Monsieur Temmar sait mieux que quiconque que toute décision d’investissement de la part d’une entreprise – notamment une multinationale – s’appuie sur une démarche logique dont la lame de fond reste la rentabilité du projet, la pertinence et la profitabilité du marché. Sans rappeler la théorie des avantages comparatifs, les firmes françaises, en portant leur choix sur le Maroc, nous renseignent sur le climat d’affaires chez nous et la frilosité qui s’empare de nos supposés partenaires industriels. Il n’est un secret pour personne que l’Algérie officielle, mue par un discours populiste et sans profondeur, a fini par faire fuir les investisseurs les plus têtus. Comment voudriez-vous convaincre des opérateurs de venir déverser leur portefeuille dans notre économie au moment où, pour convaincre la chancellerie française après l’attaque de Lakhdaria, nos officiels ont usé de mensonges en insinuant la capture de Hattab.

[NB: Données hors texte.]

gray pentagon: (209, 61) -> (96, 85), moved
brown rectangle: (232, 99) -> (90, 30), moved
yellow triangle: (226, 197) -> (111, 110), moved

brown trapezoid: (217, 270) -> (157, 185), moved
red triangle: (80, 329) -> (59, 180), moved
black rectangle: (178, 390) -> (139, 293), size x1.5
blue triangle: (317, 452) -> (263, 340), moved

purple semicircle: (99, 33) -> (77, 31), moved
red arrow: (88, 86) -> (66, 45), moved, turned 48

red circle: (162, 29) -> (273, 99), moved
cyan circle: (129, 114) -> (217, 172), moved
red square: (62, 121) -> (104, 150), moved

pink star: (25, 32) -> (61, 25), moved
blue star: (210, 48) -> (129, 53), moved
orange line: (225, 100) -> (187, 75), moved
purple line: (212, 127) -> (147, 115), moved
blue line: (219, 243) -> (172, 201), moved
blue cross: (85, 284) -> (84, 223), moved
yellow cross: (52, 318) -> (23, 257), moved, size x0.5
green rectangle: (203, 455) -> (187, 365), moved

Aussi, n’est-il pas légitime, pour ces entreprises, de juger sur pièce : la corruption ronge les institutions et la sphère économique, la bureaucratie est érigée en culture d’état, le système bancaire est à la traîne, la situation sécuritaire demeure précaire et « la stratégie industrielle » franchement floue. Face à ces tares non assumées et qu’on ignore sciemment, les opérateurs étrangers, plus pragmatiques et soucieux de leur survie, ont fait vite le choix de la rationalité consistant à exploiter l’opportunité marchande la plus attractive et la plus profitable. Chose faite. Puisque plusieurs multinationales, ayant manifesté leur intention de venir investir, ont vite déchanté et y ont renoncé. Logique quand on n’a pas su dégager les horizons pour les rendre plus lisibles et tentants.

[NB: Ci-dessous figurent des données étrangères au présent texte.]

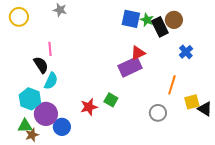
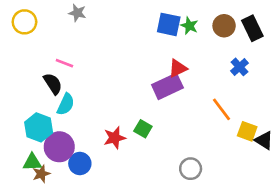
black rectangle: (160, 27) -> (252, 28), moved
pink line: (50, 49) -> (64, 63), turned -64
orange line: (172, 85) -> (221, 109), turned -54
yellow square: (192, 102) -> (247, 131), turned 35
gray circle: (158, 113) -> (191, 169), moved

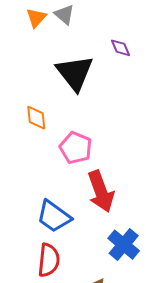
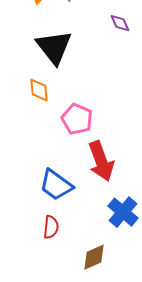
black triangle: (75, 73) -> (54, 47), moved
red semicircle: (49, 260) -> (51, 227), size x0.7

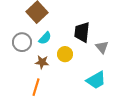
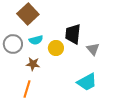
cyan semicircle: (45, 38) -> (36, 40), turned 32
yellow circle: (65, 54) -> (56, 48), moved

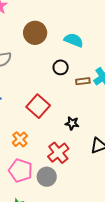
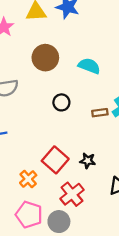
black circle: (61, 67) -> (61, 102), moved
red square: (38, 106) -> (55, 160), moved

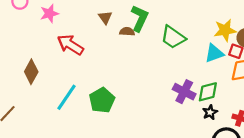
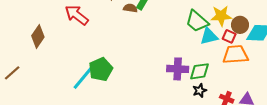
green trapezoid: (173, 37) -> (197, 21), moved
purple cross: (184, 92) -> (178, 69), turned -30
cyan line: (67, 97) -> (83, 78), moved

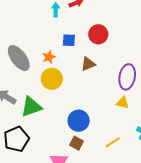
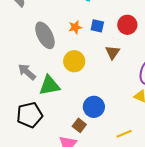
orange star: (49, 57) -> (75, 27), moved
brown triangle: (88, 64) -> (112, 52), turned -42
brown square: (76, 143) -> (79, 125), moved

Au lieu de tirer des enseignements instructifs, le gouvernement se mue dans un misérabilisme intellectuel alarmant et se fait victime d’une conspiration étrangère contre son économie. De tels agissements n’aideraient certainement pas à sortir du cercle vicieux de la médiocrité renforcé une tendance ce que Pierre Bourdieu appelle « Le fonctionnalisme du pire ».
Pendant tout ce temps-là, perdu à jamais, la situation s’aggrave et déchante même les nationaux. Le phénomène des harragas étant la manifestation la plus extrême d’une désillusion, la jeunesse, comme les multinationales, nous renseigne, à travers ce geste de désespoir, le gâchis dans lequel notre pays sombre.
Au pied du mur, un maçon ne parle pas, il construit. Autrement dit, un gouvernement ferait mieux de passer à l’acte de construire que de palabrer inutilement et sans portée.